L’ha voluto Dall’Igna e non prenderlo avrebbe significato dire addio anche all’ingegnere degli ingegneri della MotoGP. L’hanno imposto gli sponsor e non assecondarli avrebbe significato dire addio a un sacco di soldi. L’ha preteso Liberty Media, nuova proprietaria della MotoGP, per avere una storia in più di lotte intestine feroci da raccontare nel nuovo motomondiale in stile american show. Sul perché Marc Marquez sia finito a guidare una Ducati del team ufficiale per il 2025 e 2026 è stato detto e scritto di tutto. A volte anche con ricostruzioni più che fantasiose, oppure basandosi semplicemente su un paio di dati di fatto oggettivi, tipo che è il più vincente tra quelli in attività o che Jorge Martin, con i suoi ultimatum, era andato sulle scatole prima ancora di vestirsi di rosso. Può essere vero tutto e anche il contrario di tutto e pure stare a chiedersi quali ragioni – limpide o torbide – siano state dietro un contratto che è clamoroso lascia il tempo che trova.
Viene da concentrarsi, piuttosto, sulla risposta a un’altra domanda: sicuro che Ducati abbia fatto una scelta giusta anche da un punto di vista meramente aziendale? La risposta è no: non ha fatto una scelta che pagherà da un punto di vista aziendale. E questa è una delle poche certezze che già ci sono. Il motivo? E’ lo stesso di sempre – quello per cui un certo Enzo Ferrari s’era reso particolarmente antipatico alla stragrande maggioranza dei piloti- e che in un passato anche relativamente recente è stato punto fermo pure per la stessa Ducati: far emergere il mezzo rispetto a chi lo guida. Il discorso è semplicissimo: se Marc Marquez non vincerà il titolo sarà un fallimento, se invece lo vincerà sarà grazie a Marc Marquez e non certo grazie alla moto. Perché è così da sempre nella storia del motorsport quando ci sono di mezzo ance i grandi campioni. In casa Ducati il precedente di Valentino Rossi brucia ancora: non ha vinto e è stato un fallimento più di Ducati che dello stesso Rossi, ma se avesse vinto sarebbe stato il successo di Rossi più che della rossa agli occhi di chiunque.
Ecco perché ci viene da dire che tra tutto quello che può essere vero o meno vero sul perché Marc Marquez è arrivato a guidare una Ducati ufficiale, di sicuramente non vero c’è che si sia operata una scelta aziendalista.
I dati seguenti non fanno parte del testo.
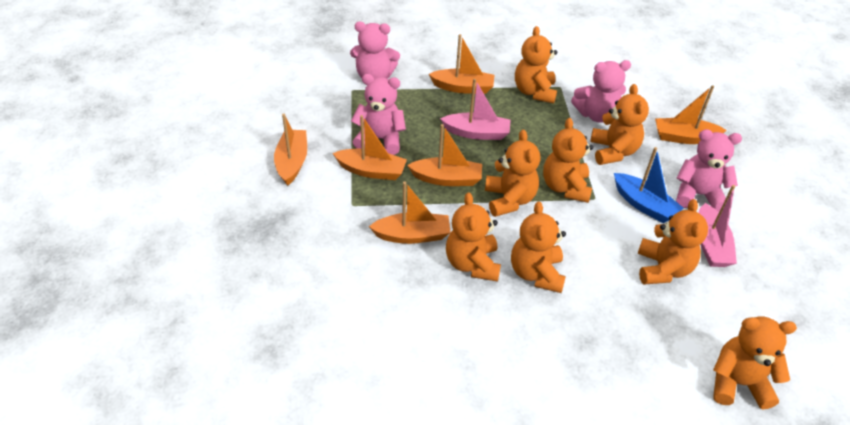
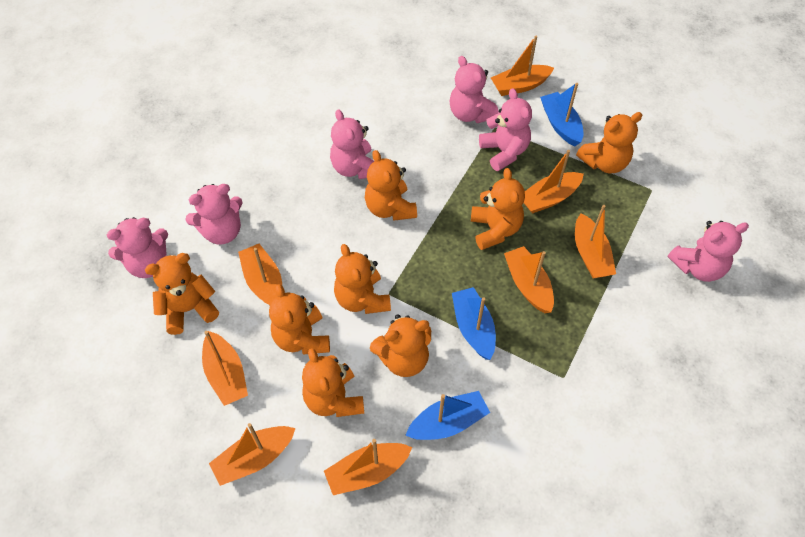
blue boat: [614,147,684,223] = 1 -> [405,391,490,440] [452,287,496,360] [540,83,583,146] = 3
orange boat: [274,114,307,186] [333,115,407,180] [369,182,451,244] [407,124,482,186] [429,34,494,94] [655,85,726,144] = 6 -> [202,331,248,406] [209,423,296,486] [238,244,282,305] [324,439,412,495] [491,36,554,96] [504,246,554,313] [523,150,584,214] [575,205,616,279] = 8
pink boat: [440,79,511,140] [698,185,737,267] = 2 -> none = 0
pink teddy bear: [350,22,400,79] [351,74,406,155] [571,60,631,123] [676,129,742,212] = 4 -> [107,217,168,278] [185,184,243,244] [330,109,374,179] [450,56,499,123] [479,88,532,171] [668,221,749,282] = 6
Marc Marquez è la meno aziendalista delle scelte. E Ducati, piaccia o no, ha messo davanti il cuore e la voglia di vincere. Vogliamo far credere che per prendere il più forte ci vuole coraggio? Sì, è esattamente quello che ci viene da dire. Perché il più forte, a prescindere da come si chiama, si porta dietro quasi sempre anche il potere di fare ombra a tutto ciò che gli sta intorno, compreso ciò che utilizza per continuare a affermarsi come il più forte. Che nel caso di Marc Marquez è la Ducati Desmosedici.
Il rischio per quelli di Borgo Panigale è altissimo e al netto del tifo o del non tifo per il 93, dell’antipatia o della simpatia, Ducati ha dimostrato di sapersi prendere rischi che altri, in passato, si sono ben guardati dal prendere. Ricordate quando in Honda erano infastiditi dal fatto che, secondo l’opinione comune, a vincere era Valentino Rossi e non le loro moto? E vero che Marc Marquez porterà nuovi sponsor, contribuirà in maniera significativa a far vendere di più nel mondo e a far parlare della moto italiana, ma è altrettanto vero che Ducati ha saputo anteporre la pancia, il cuore e la voglia di vincere ancora e di più alla possibilità – che c’è e che è concreta – che dal prossimo anno non si dica più “Ducati”, ma “la moto di Marquez”.